What needs to be done:
Go to the line below that has "研究院的总裁兼首席执行官", print it and each line after it exactly, and stop after the line that has "Então, mais do que comemorar ou lamentar as"; leave out pictures.

--- Dataset content Enclosed Below ---

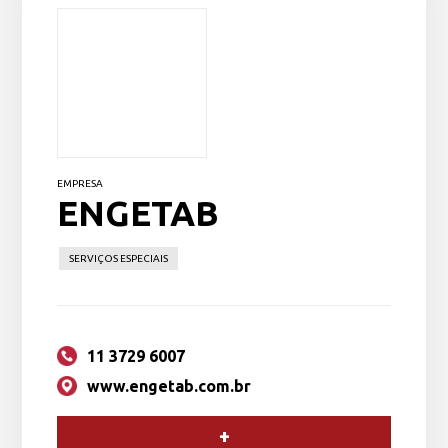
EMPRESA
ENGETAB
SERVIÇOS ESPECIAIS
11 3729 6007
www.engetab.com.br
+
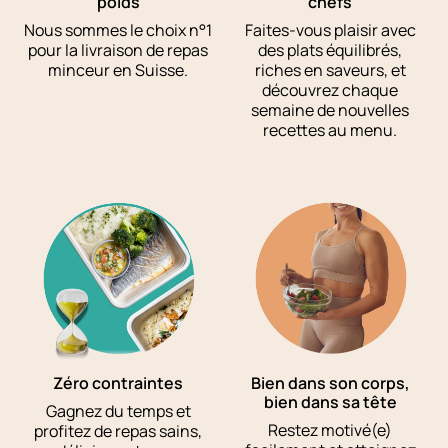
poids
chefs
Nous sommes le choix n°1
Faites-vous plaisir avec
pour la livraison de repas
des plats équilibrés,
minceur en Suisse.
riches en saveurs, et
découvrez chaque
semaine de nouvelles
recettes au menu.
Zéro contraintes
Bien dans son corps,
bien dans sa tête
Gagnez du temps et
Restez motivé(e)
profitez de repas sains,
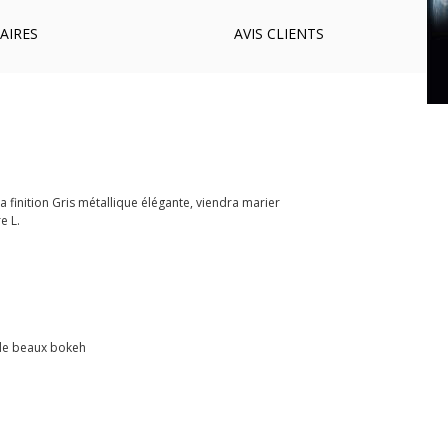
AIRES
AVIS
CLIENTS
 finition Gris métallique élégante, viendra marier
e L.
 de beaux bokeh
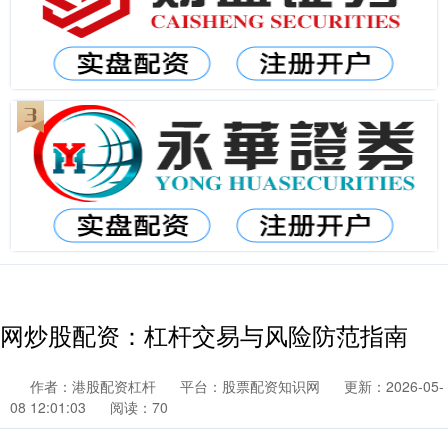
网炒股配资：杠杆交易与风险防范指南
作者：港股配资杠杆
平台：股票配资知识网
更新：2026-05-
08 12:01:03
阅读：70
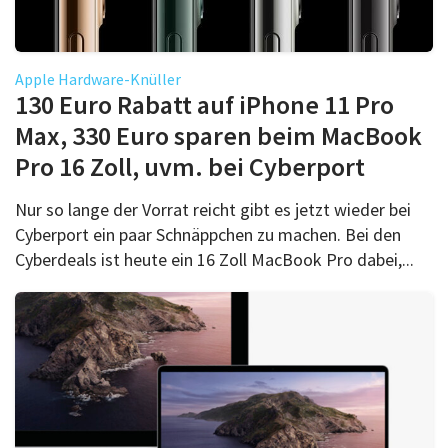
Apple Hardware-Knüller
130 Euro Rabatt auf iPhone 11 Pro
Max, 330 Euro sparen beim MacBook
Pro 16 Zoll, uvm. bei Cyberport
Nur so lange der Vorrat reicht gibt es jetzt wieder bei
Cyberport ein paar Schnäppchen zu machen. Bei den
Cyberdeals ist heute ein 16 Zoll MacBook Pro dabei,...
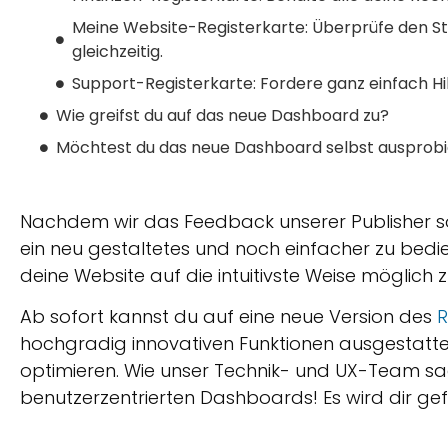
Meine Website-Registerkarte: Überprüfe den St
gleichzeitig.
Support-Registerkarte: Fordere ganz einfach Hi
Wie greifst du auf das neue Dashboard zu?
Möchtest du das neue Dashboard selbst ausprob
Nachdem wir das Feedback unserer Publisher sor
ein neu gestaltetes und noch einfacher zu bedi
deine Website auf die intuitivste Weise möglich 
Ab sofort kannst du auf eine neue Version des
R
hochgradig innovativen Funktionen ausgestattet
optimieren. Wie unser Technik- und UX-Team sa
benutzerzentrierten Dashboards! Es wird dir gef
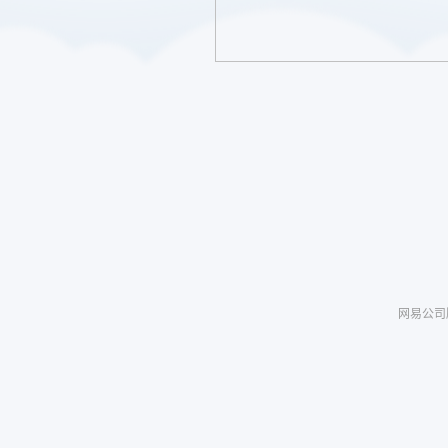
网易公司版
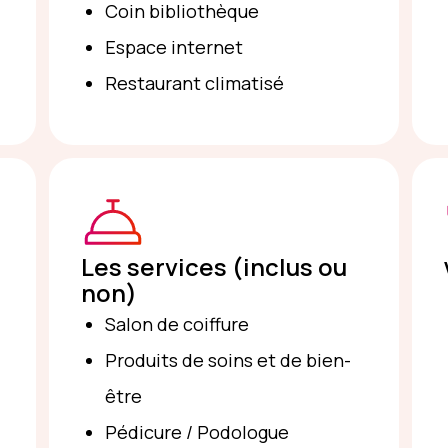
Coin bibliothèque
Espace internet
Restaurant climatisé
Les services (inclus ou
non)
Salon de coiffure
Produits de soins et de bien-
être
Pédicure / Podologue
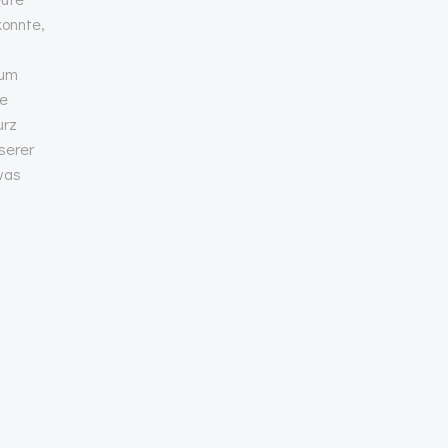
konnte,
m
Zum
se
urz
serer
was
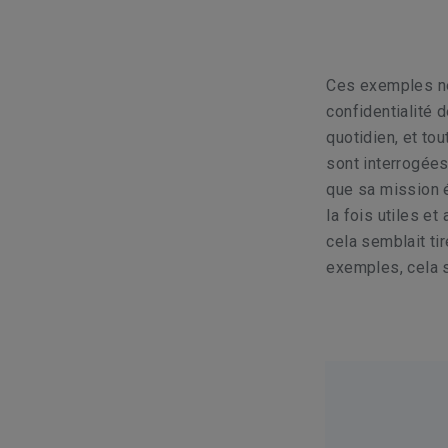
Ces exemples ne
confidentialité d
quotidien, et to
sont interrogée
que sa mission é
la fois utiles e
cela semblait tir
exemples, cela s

--- End of Enclosed Dataset content ---
--- Dataset content Enclosed Below ---

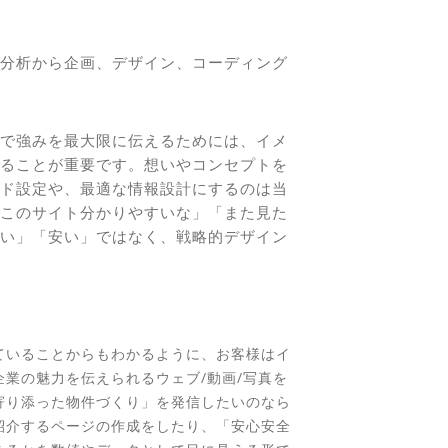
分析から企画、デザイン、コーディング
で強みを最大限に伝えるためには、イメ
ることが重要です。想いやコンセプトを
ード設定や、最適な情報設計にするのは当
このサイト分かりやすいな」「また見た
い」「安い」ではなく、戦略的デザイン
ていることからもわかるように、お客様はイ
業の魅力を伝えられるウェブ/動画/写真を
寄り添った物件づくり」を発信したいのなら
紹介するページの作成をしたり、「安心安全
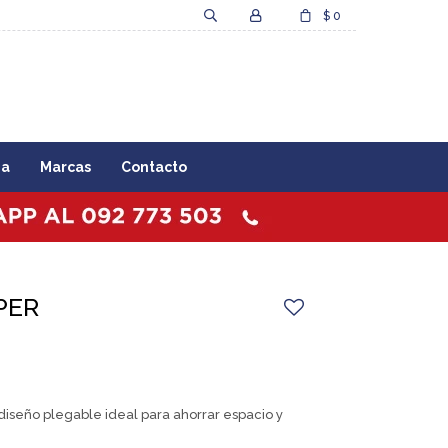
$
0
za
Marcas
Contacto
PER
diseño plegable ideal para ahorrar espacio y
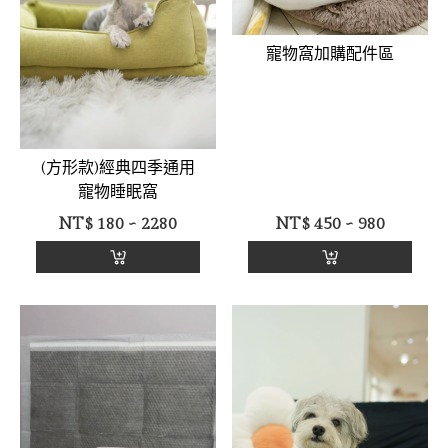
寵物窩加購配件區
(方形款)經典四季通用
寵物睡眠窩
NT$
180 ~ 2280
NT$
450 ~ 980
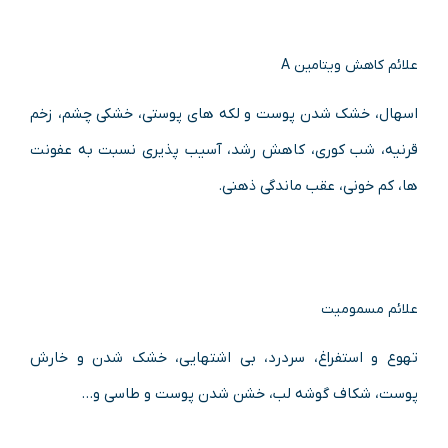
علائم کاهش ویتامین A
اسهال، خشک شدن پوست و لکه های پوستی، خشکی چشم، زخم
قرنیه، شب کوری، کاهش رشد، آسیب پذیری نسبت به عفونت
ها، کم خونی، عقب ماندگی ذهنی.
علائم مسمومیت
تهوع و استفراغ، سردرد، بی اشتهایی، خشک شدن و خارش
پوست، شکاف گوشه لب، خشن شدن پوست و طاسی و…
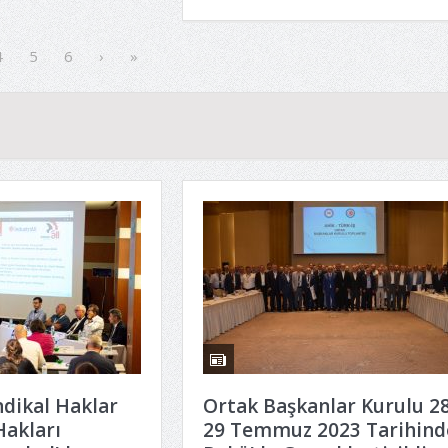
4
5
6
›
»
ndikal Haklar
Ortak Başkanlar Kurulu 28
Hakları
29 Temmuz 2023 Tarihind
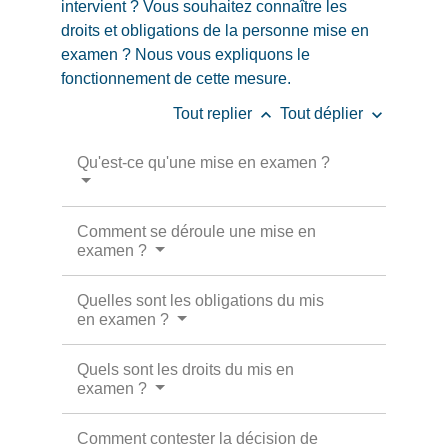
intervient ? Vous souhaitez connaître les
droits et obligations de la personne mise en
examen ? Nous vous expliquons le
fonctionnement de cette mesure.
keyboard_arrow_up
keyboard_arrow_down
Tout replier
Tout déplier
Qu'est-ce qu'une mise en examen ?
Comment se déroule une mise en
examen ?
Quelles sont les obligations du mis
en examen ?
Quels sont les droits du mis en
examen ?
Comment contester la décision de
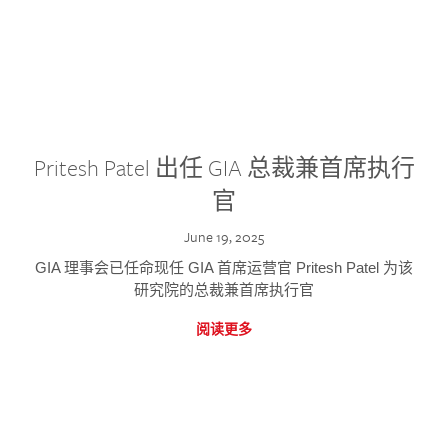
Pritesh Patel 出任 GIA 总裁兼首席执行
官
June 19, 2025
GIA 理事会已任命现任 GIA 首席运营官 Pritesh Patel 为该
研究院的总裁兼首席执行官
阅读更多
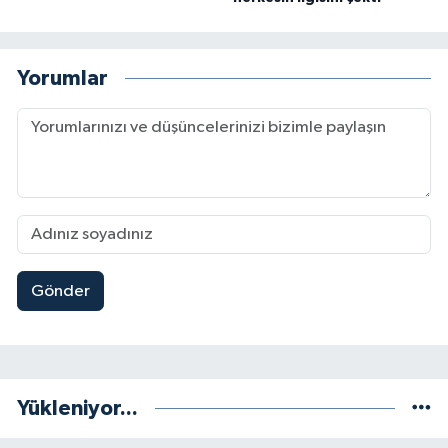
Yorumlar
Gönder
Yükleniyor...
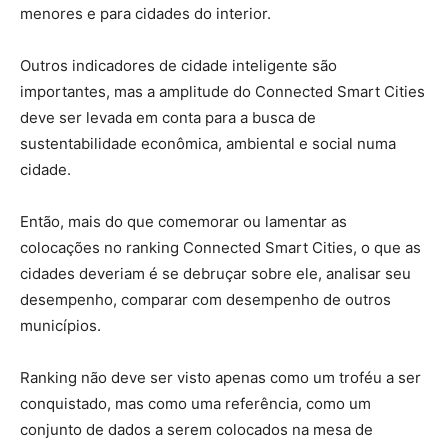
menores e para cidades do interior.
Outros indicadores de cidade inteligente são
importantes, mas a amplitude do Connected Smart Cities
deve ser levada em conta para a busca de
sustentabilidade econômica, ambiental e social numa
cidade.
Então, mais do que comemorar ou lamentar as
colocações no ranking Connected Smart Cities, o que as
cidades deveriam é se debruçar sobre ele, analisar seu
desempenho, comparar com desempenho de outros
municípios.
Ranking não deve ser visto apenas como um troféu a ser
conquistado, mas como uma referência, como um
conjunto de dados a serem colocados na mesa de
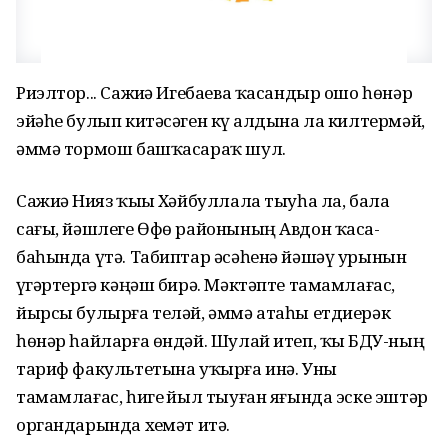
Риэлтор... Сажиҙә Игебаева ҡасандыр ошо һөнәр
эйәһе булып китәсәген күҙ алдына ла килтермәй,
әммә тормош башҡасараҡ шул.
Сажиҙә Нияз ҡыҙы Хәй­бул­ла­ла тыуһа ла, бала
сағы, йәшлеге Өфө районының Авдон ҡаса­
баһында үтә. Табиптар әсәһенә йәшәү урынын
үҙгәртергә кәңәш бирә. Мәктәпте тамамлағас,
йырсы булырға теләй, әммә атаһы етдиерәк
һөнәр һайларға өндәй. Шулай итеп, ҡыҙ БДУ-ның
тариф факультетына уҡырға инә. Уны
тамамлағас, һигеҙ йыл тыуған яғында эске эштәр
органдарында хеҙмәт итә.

--- End of Enclosed Dataset content ---

Output:
研究院的总裁兼首席执行官
阅读更多
Yorumlar
Gönder
Yükleniyor...
menores e para cidades do interior.
Outros indicadores de cidade inteligente são
importantes, mas a amplitude do Connected Smart Cities
deve ser levada em conta para a busca de
sustentabilidade econômica, ambiental e social numa
cidade.
Então, mais do que comemorar ou lamentar as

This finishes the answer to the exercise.